Kennon and I visited Hiroshima on October 10, 2010. It was a deeply emotional journey and I wrote the following reflection on the train back to Osaka. I post it now as a remembrance as we approach the 75th anniversary of the bombing.
Our day in Hiroshima was enlightening, but difficult. The Peace Park and the Peace Museum are reminders of the violence that lurks in the hearts of (mostly) men, and serve as warnings about the ultimate fruits of war.
The first sight to great Kennon and me as we entered the area was the skeleton of a multi-story building and its once-famous dome. When America’s atom bomb exploded 1900 feet in the air, the building’s inner structure instantly collapsed and burned, incinerating everyone inside.
I struggled to hold back tears as we made our way through the park, especially when I paused before a monument to the 6,000 children whose lives were vaporized at 8:15 a.m. on August 6, 1945. Thousands of multi-colored origami cranes made by Japanese students were bundled together around the monument.
It is one thing to read history books about World War II, and about the war-ending explosions of the world’s first two atomic weapons. Before I came here, I intellectually understood the devastating force of these weapons; after all, I spent two years working in a squadron of ballistic missile submarines.
It is another thing to stand at ground zero; to listen to the English translations of survivors’ stories in a hall of records; to walk through the museum and see the burned clothing and pictures of some of the 70,000 people who were killed immediately (another 30,000 died by the end of 1945, and the 5-year total of people killed by our bomb reached nearly 200,000).
The experience was much like visiting Yad Vashem, the Holocaust Museum in Jerusalem… only this time I wasn’t seeing an atrocity committed by another nation, but by my own.
I tried imagining myself in President Truman’s chair. It had been a long, brutal war, and the pressure to end it quickly without the further loss of US lives must have been overwhelming. Perhaps I would have accepted the case for dropping this bomb. I honestly don’t know… but the second bomb in Nagasaki was inexcusable.
I left Hiroshima with the overwhelming sense that we have a moral and spiritual (and practical!) obligation to make sure that this never happens again… to truly become instruments of peace.
But what does it mean to be an instrument of peace in today’s world? One inescapable conclusion is fraught with political difficulty: total nuclear disarmament.
I wish all American leaders would go to Hiroshima and stand amidst the destruction. I wish that they would see the burned clothing, melted buildings and pictures of mutilated bodies. I wish that they would listen to survivors’ stories, visit the children’s memorial and ring the peace bell.

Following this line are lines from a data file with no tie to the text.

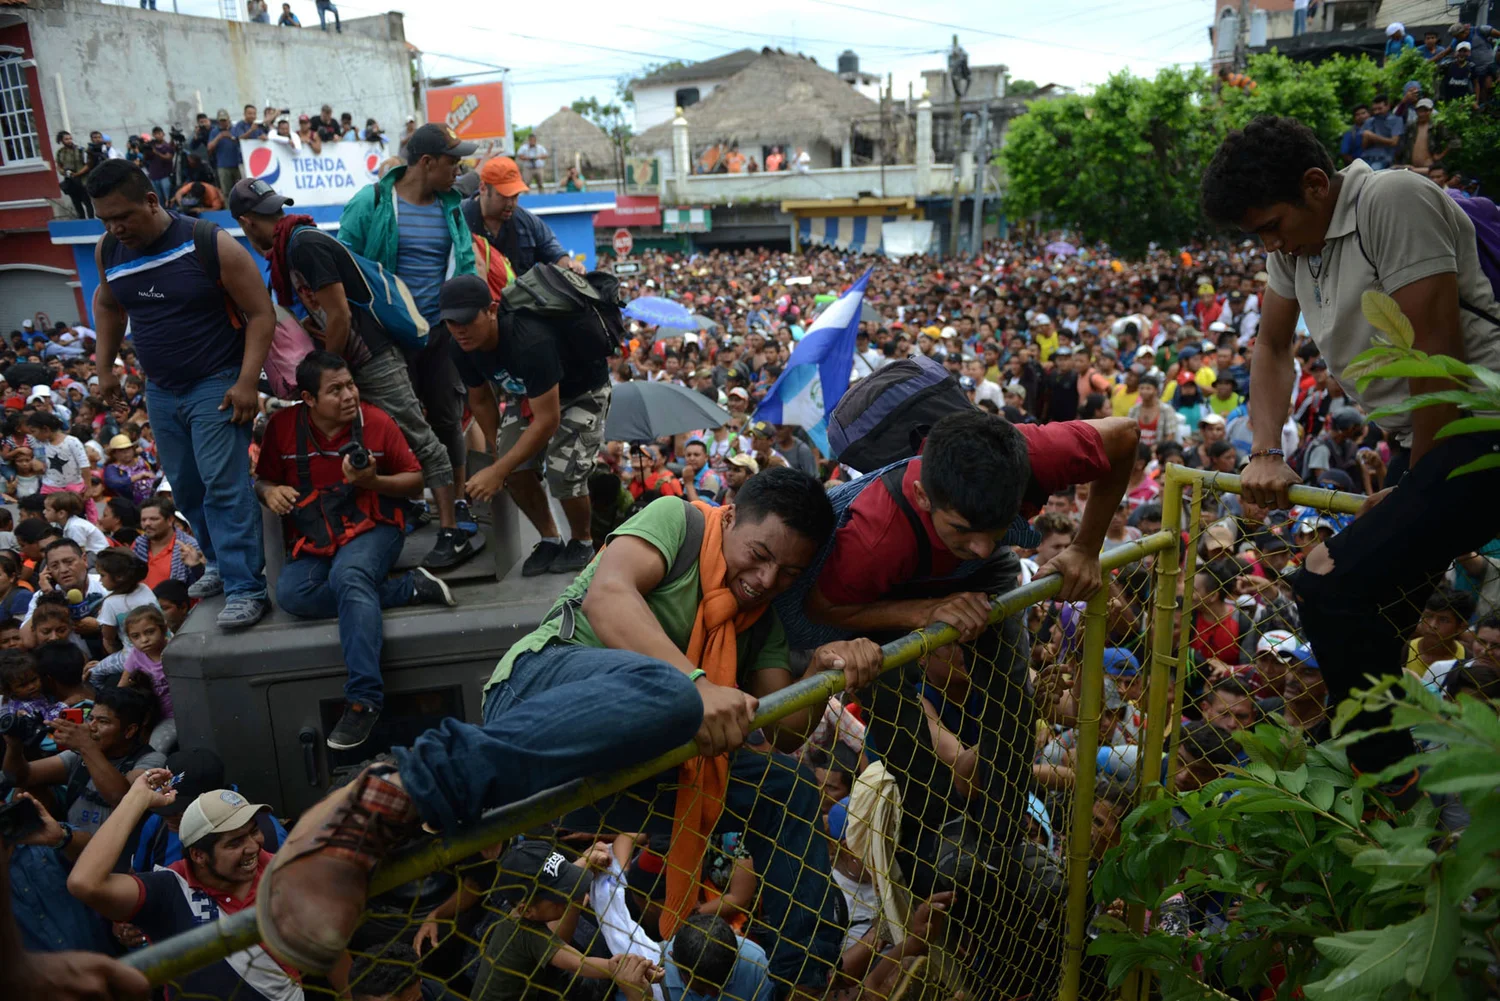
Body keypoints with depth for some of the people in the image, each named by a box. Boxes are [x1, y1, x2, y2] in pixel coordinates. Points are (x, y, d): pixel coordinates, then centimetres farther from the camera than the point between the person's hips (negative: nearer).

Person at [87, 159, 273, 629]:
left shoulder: (211, 245, -17)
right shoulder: (109, 251, 1)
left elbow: (261, 313, -13)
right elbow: (106, 303, 22)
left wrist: (247, 382, -20)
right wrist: (105, 367, 18)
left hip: (217, 386, -6)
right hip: (160, 391, 6)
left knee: (224, 486, -12)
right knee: (186, 487, 13)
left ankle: (245, 588, -8)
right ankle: (219, 562, 30)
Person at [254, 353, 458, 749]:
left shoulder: (377, 422, -5)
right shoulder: (282, 426, 0)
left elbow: (415, 481, 1)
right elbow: (263, 478, 13)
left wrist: (372, 481, -18)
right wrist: (269, 491, -12)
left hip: (372, 526, -3)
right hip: (313, 540, 3)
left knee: (348, 575, -36)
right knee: (291, 593, -29)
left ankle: (364, 699, -37)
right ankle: (409, 588, -21)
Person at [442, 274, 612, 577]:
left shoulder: (531, 342, -42)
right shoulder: (463, 348, -18)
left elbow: (547, 421, -39)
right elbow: (480, 400, 2)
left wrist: (497, 471, -37)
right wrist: (498, 452, 4)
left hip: (583, 391, -6)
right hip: (529, 392, 7)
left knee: (562, 470, -22)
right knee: (516, 468, -11)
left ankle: (583, 542, 6)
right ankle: (550, 539, 12)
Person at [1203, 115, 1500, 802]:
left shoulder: (1393, 201, -16)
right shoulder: (1293, 238, 10)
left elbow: (1437, 349, -18)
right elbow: (1272, 347, 19)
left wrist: (1417, 483, -10)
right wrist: (1268, 453, 5)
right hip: (1418, 441, 9)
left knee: (1330, 587, -20)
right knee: (1369, 624, 11)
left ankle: (1392, 791, -3)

Then I wish that they would ask each other whether or not weapons of mass destruction, weapons that can wreak this kind of death and havoc, have any place in the US arsenal. To me this is first a moral rather than a security issue. If we are prepared to sacrifice our moral obligations and basic human decency for security we are already lost.
But I also believe that nuclear disarmament is an essential step on the road to a secure peace, and that the first step must be ours. Only the strongest can afford to be vulnerable, and the United States cannot expect other nations to disarm unless we lead the way.
I do not make excuses for belligerent rogue states such as Iran and North Korea. But if I were sitting in their place, and the US with its huge nuclear armament declared me an enemy, I think I might try to equip my nation with the strongest possible deterrent.
According to Department of Defense records released this year, we have 5,130 active nuclear weapons, more that 800 of which are “deployed and ticking”.
So if we truly desire peace, we should commit ourselves to nuclear disarmament, as the Obama administration is trying to do in the face of Congressional opposition. And for those who think that this is a sign of weakness, remember that we possess enough conventional weapons to destroy the world several times over.
The moral and practical issue confronting the US today is a simple one: Are we going to be people of peace, people who rise above the rhetoric of fear? Or are we going to continue the legacy of Hiroshima and Nagasaki, relying on the threat of mass destruction to enforce our will on others?